The co-metabolic degradation of the model azo dye Acid Orange-7 (AO-7) using Shewanella oneidensis and mixed anaerobic cultures in MFC was carried out with particular emphasis on AO-7 degradation kinetics in the initial study. The effect of using various carbon sources including cheaper complex ones such as molasses and corn steep liquor as electron donors for azo dye degradation in MFCs was also investigated. The outcomes of this study demonstrated that fast AO-7 reductive degradation kinetics using cheap, sustainable co-substrate types can be achieved with concomitant bioelectricity generation in two-chamber MFCs. Power densities up-to 37 mWm-2 were observed in the two-chamber MFC system during AO-7 decolourisation.
Co-metabolic reductive degradation of azo dye mixtures using dye acclimated mixed microbial populations under industrially relevant conditions (high temperatures and salinities) and changes in microbial community structure in the MFCs in presence of complex azo dye mixtures in two-chamber MFCs was investigated. The outcomes of this work demonstrated that efficient colour and organic content removal can be achieved under high temperatures and moderate salinities using azo dye adapted mixed microbial populations in two-chamber MFCs. Microbial community analysis of the original anaerobic consortium and the azo dye adapted microbial culture following MFC operation indicated that both cultures were dominated by bacteria belonging to the phylum Firmicutes. However, bacteria belonging to phyla Proteobacteria and Bacteroidetes also became selected following MFC operation. Peak power densities up-to 27 mWm-2 were observed in this study during decolourisation of complex azo dye mixtures.

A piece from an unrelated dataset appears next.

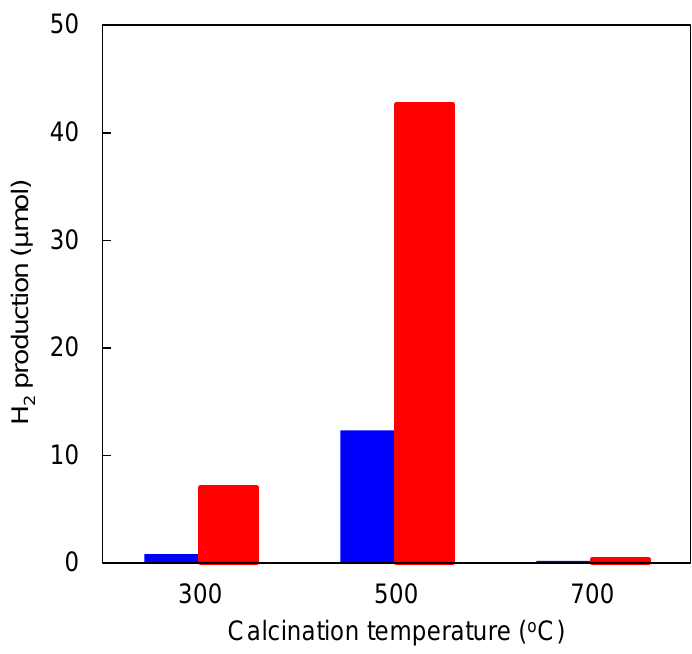
Figure 5. Effect of calcination temperature on photocatalytic H 2 production from formic acid with TiO 2 nanotubes with the aid of simultaneous Rh deposition. Reaction time: 3 h (blue bar) and 5 h (red bar); reaction temperature: 50 °C; calcination time: 2 h.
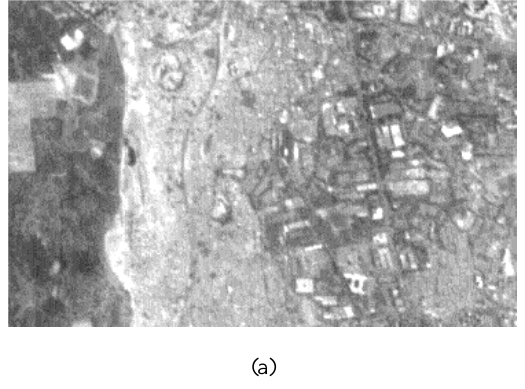
Figure 3: SIFT feature points (in red *) are superimposed on the left image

The complete degradation of the azo dye AO-7 using a sequential reductive – oxidative bioprocess in a combined MFC-aerobic bioreactor system operating at ambient temperature in continuous mode was studied. The outcomes of this study demonstrated that the azo dye AO-7 can be fully decolourised and degraded into non-toxic and simpler metabolites. Maximum power densities up-to 52 mWm-2 were observed during azo dye degradation. A modular scale-up version (with a volumetric scale-up factor of 6) of the two stage integrated bioreactor system demonstrated the capability to efficiently treat two types of real wastewater originating from colour industry without any apparent deterioration of reactor performance in terms of dye decolourisation and COD removal.
The use of applied external resistance (Rext) and redox mediators as tools for enhancing azo dye degradation kinetics in dual chamber MFCs was studied. The outcomes of this work suggest that azo dye reductive degradation kinetics in MFC anodes can be influenced by varying Rext. Furthermore, AO-7 reductive degradation kinetics was improved in a concentration-dependent manner by exogenous addition of two electron shuttling compounds anthraquinone-2,6-disulfonic acid and anthraquinone-2-sulfonic acid in MFC anodes.
The overall outcomes of this study implies that MFCs could be successfully applied for achieving enhanced azo dye reductive biodegradation kinetics in MFC anodes coupled with concomitant bioelectricity generation. It further demonstrated that MFC systems can be successfully integrated with existing wastewater treatment technologies such as activated sludge systems for complete degradation and toxicity removal of azo dyes and their biotransformation metabolites.